As a leader, you must understand that the level of commitment your employees have toward you and the organization, is most greatly influenced by you. Your personal commitment to the success and growth of each team member is the one thing that will do the most to solidify their personal commitment and full engagement in the workplace.

Of all the interactions managers can have with their employees, it’s that personal time, one-on-one, where you provide helpful, informal feedback, which will have the greatest impact on employee performance.

A leader wears many hats. One highly important hat that is worn by every leader is that of an effective coach.

Every established leader can think back and remember a few highly influential people who contributed to their personal and professional growth. Some of this coaching may have been very formal, while most of the key lessons were acquired over time, through day-to-day observation.

Now it’s your turn to provide the same opportunities for your employees. You need to be the coach that they will one day remember as being one of those few leaders who made a positive impact – someone who made a difference in their ability to succeed and effectively lead others.

Healthy and trusting relationships are truly at the core of effective coaching.
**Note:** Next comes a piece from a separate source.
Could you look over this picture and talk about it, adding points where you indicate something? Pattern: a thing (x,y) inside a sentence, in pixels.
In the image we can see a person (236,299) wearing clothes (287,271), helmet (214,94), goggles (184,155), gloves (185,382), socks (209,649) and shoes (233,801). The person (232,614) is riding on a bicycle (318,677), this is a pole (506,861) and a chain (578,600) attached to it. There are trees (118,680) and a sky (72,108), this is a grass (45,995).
Take each of your employees one by one; ask yourself what kind of relationship you have with that employee; does he trust you; does he respect you, does he work hard for you?
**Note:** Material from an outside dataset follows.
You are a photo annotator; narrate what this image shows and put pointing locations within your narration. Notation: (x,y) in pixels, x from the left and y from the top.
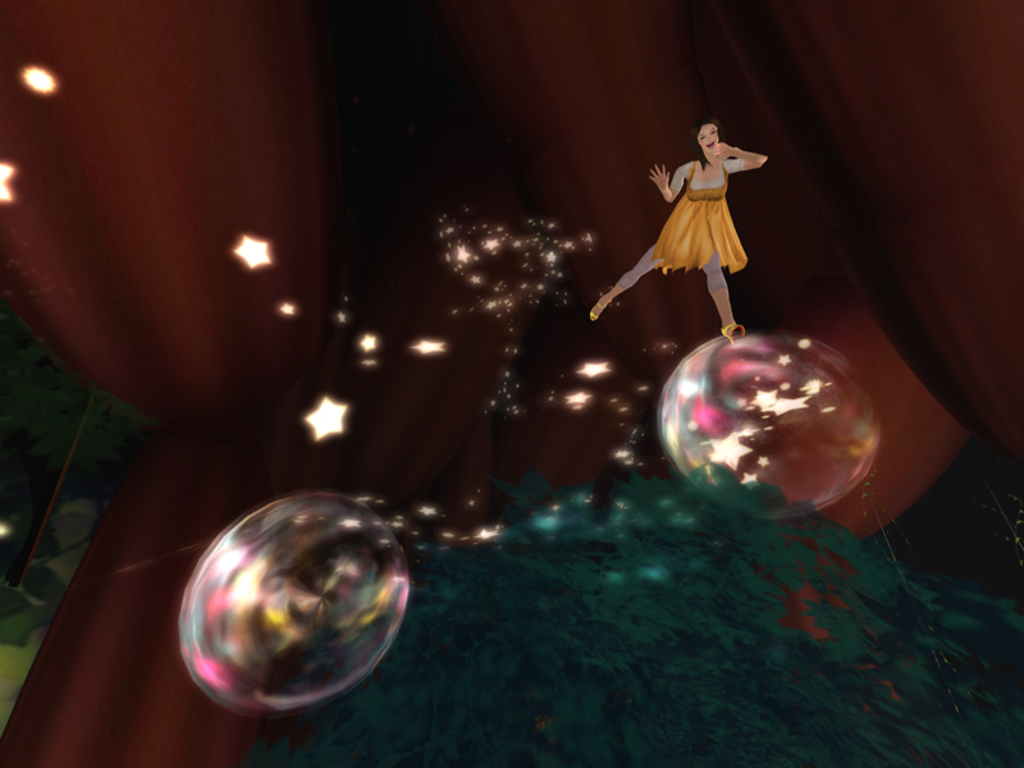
In this image in the front (368,542) there are bubbles (396,545) and in the center (638,486) there is an object (592,584) which is green in colour and there is a doll (702,211). In the background (604,142) there is an object (293,195) which is red in colour.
Be completely honest with yourself - have you created a relationship that is adversarial; does the employee fear you; does he feel that you are unapproachable; does he typically do only what is asked of him, nothing more?

Your ability to coach effectively is greatly impacted based on the quality of the relationships you form with your employees. By no means does this require you to be everyone’s best friend. However, there does need to be a basic level of trust and respect in place in order for coaching to be effective.
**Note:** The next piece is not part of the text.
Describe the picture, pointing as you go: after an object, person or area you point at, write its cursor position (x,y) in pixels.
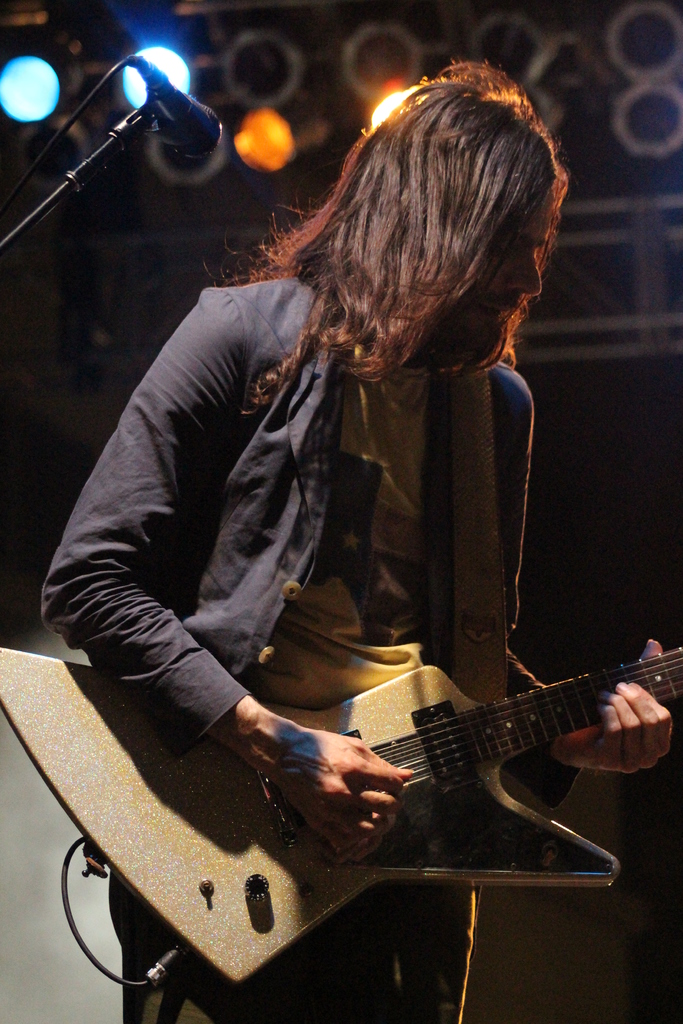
In the image we can see a person (319,440) standing, wearing clothes (250,504) and holding the guitar (219,808) in the hands (339,785). Here we can see microphone (176,112), cable wire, lights (180,77) and the background (638,524) is dark.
Below is a Coaching Self-Assessment tool that you can use to rate yourself opn your effectiveness as a coach.

This short list of questions can be used to help you determine areas where you may need to invest additional time; help you initiate a positive conversation with each employee; and to determine what each employee needs from you as his or her coach.

(In each category, rate yourself as either:
Strongly Agree, Agree, or Needs Attention.)

  1. Teamwork: My employees and I work together side by side. I model the behavior I expect from them. We treat each other with respect. They know my door is open and that I welcome their feedback. We exchange ideas freely for the purpose of creating solutions.
  2. Trust: My employees approach me with issues; they seek me out for advice and they know that I will protect their confidentiality. They know I will be candid with them. They also know I will be supportive, yet at the same time, firm if necessary, in order for our group to achieve our objective. There is a healthy respect for each other present on a daily basis.
  3. Commitment: My employees and I feel a mutual obligation to support each other and to do whatever we can to ensure each others' success. They know I will support them in their setbacks and that I will be the first to applaud their successes.
  4. Accountability: My employees respect the fact that I hold myself accountable, as well as each of my team members, for the results that we collectively achieve. They know that when our results of lacking, I will hold them, and myself, fully accountable to do what is necessary in order to achieve our objectives.
  5. Motivation: My employees are exceptional in their outward display of energy and enthusiasm for the tasks at hand. Our team members are highly motivated to perform well and they know that their efforts will be recognized and rewarded once our goals are achieved.

The above list of questions provide some tremendous insights into how coaching might play a key role toward increasing the overall commitment of your team. Use the information you’ve gained to become a more effective coach and leader.

"Desire is the key to motivation, but it’s determination and commitment to an unrelenting pursuit of your goal – a commitment to excellence - that will enable you to attain the success you seek."